Referendums are inherently divisive and inadequate as a means of making major decisions, forcing people into often arbitrary opposing camps and reducing the diversity of public opinion to two binary, polarised options, in this case ‘Yes’ or ‘No’. There is no room for the nuance seen in representative systems where multiple parties are elected with comprehensive manifestos outlining not just what they support but how exactly they intend to bring it about. This allows room for both clarity and compromise, features that anybody can see have been lacking in our referendums of recent years. Division, polarisation and ultimately a lack of any sort of conclusive result are inherent features of the referendum process. Incidentally, this is why due to our support for the UK leaving the EU, we continue to advocate for the election of pro-Brexit MPs as the most important and direct means of achieving this.

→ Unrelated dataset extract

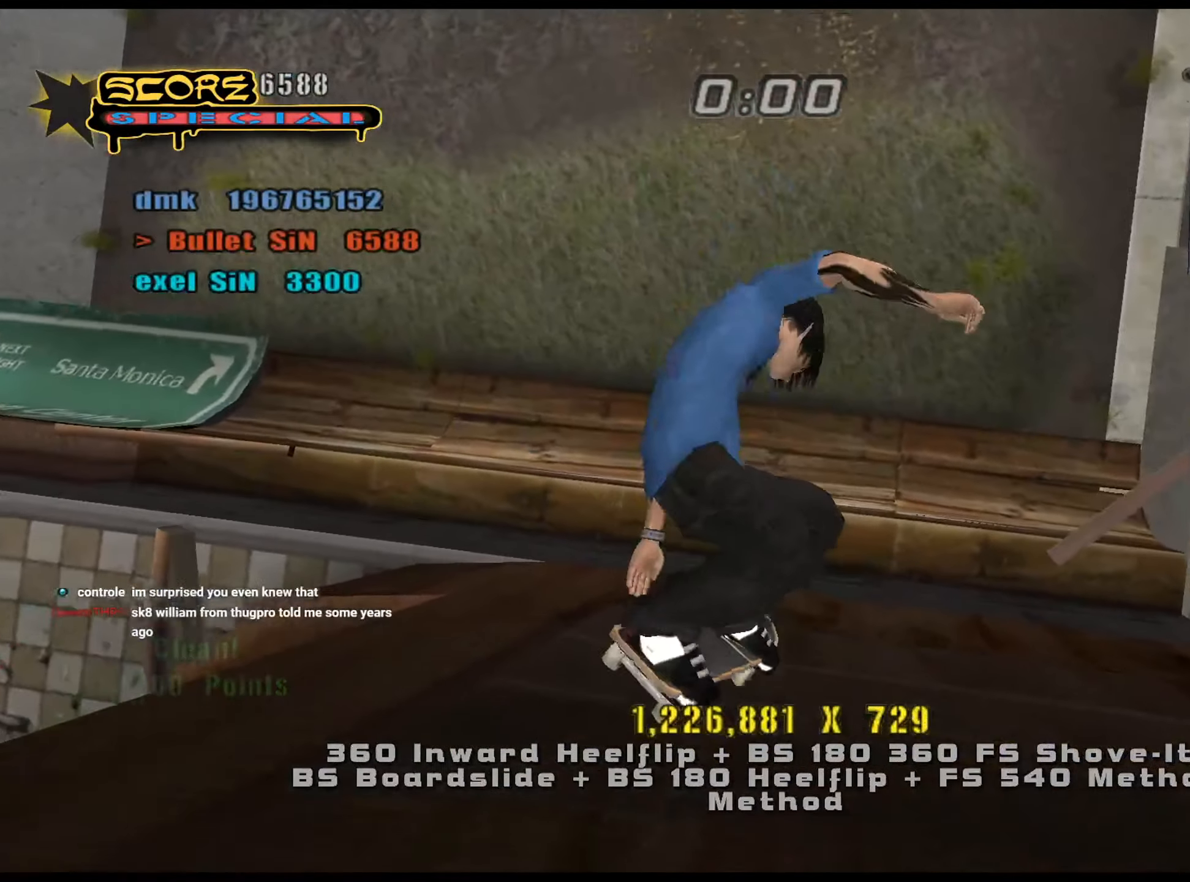
{"keys": ["num8"], "events": [[50, "w", "up"], [316, "a", "up"], [466, "e", "down"], [500, "e", "up"], [500, "num8", "down"]]}
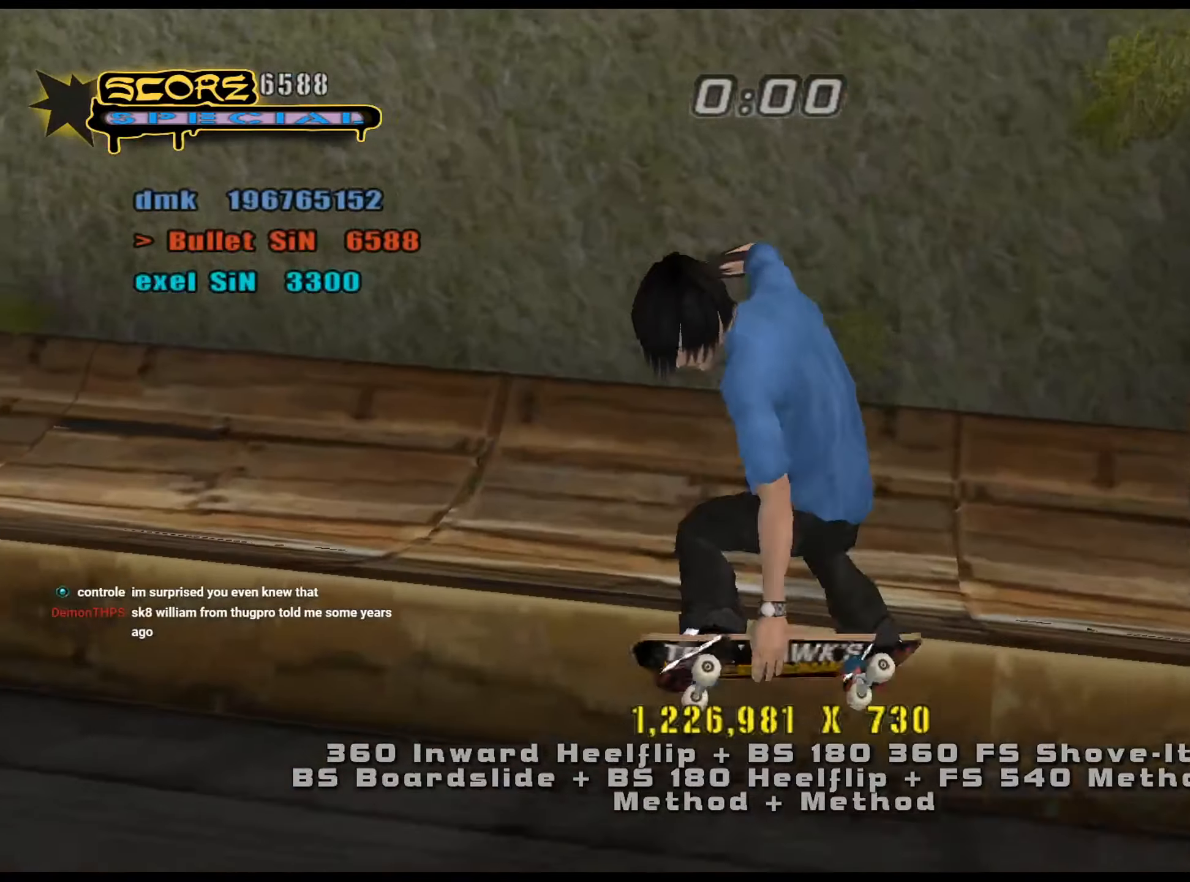
{"keys": ["num6", "w"], "events": [[100, "num5", "down"], [150, "num8", "up"], [333, "num6", "down"], [333, "w", "down"], [367, "num5", "up"], [367, "num6", "up"], [467, "num6", "down"]]}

When awkwardly jammed into a parliamentary democracy like ours, the biggest problem with referendums is that they set can set up a rival authority to parliament. In the event of a Yes vote in a second referendum, that may indeed be one sort of democratic expression for separation, but it would come into conflict with the expressed will of both the Scottish and the wider UK public in their election of MPs. The British people elected a Conservative Government with a mandate to maintain Union. The Scottish electorate may have sent 56 SNP MPs to Westminster, but none of them won those seats on a manifesto commitment to implement separation or indeed even the referendum they intend to use to bring it about. If we stuck to our traditions and laws of representative democracy and denied the SNP the short-cut of referendums, they would have a far harder time winning seats on manifesto commitments to UDI (Unilateral Declaration of Independence) which they would otherwise require to achieve their separatist goals.  This is really what we should be forcing the SNP to do if they want to make their case for breaking up our country; until they do this, they will, according to our constitution as a representative democracy, have no mandate for separation.


Quite apart from coming into conflict with the laws and authority of parliament, a second referendum would conflict with the very laws enshrined in the first one! The Edinburgh Agreement, signed by Sturgeon, Salmond, Cameron and Michael Moore, stated that the referendum of September 2014 was to deliver a “decisive expression of the views of people in Scotland”. This is just one example of how, amidst the overturning of our laws and constitution, we are in effect devolving into arbitrary government where populist nationalist movements and spineless politicians are making our democracy almost redundant. How else can a No voter be expected to feel if they are subjected once again to a vote on the breakup of their country so shortly after they last won its unity?




We have stated clearly now, long before IndyRef2 itself, that we will not regard a separation vote as a legitimate means of breaking up our country, and have outlined clearly and precisely why we regard a second referendum as illegal, unconstitutional and all-round illegitimate. It is the duty of the Conservative Government, elected on manifesto commitments to maintain Union and oppose a second referendum, to do just this and to deny any illegal requests from Sturgeon to launch a second referendum. Sadly, though predictably, it seems unlikely that they will do this.


The Unionist Party will always, regardless of the result of a second referendum, make the case for UK Union and contest elections on manifesto commitments to that policy. A second separation referendum has no legitimacy as a means of breaking up our country according to all our laws and traditions; it is the duty of the UK Government to honour them and we call upon them to do so.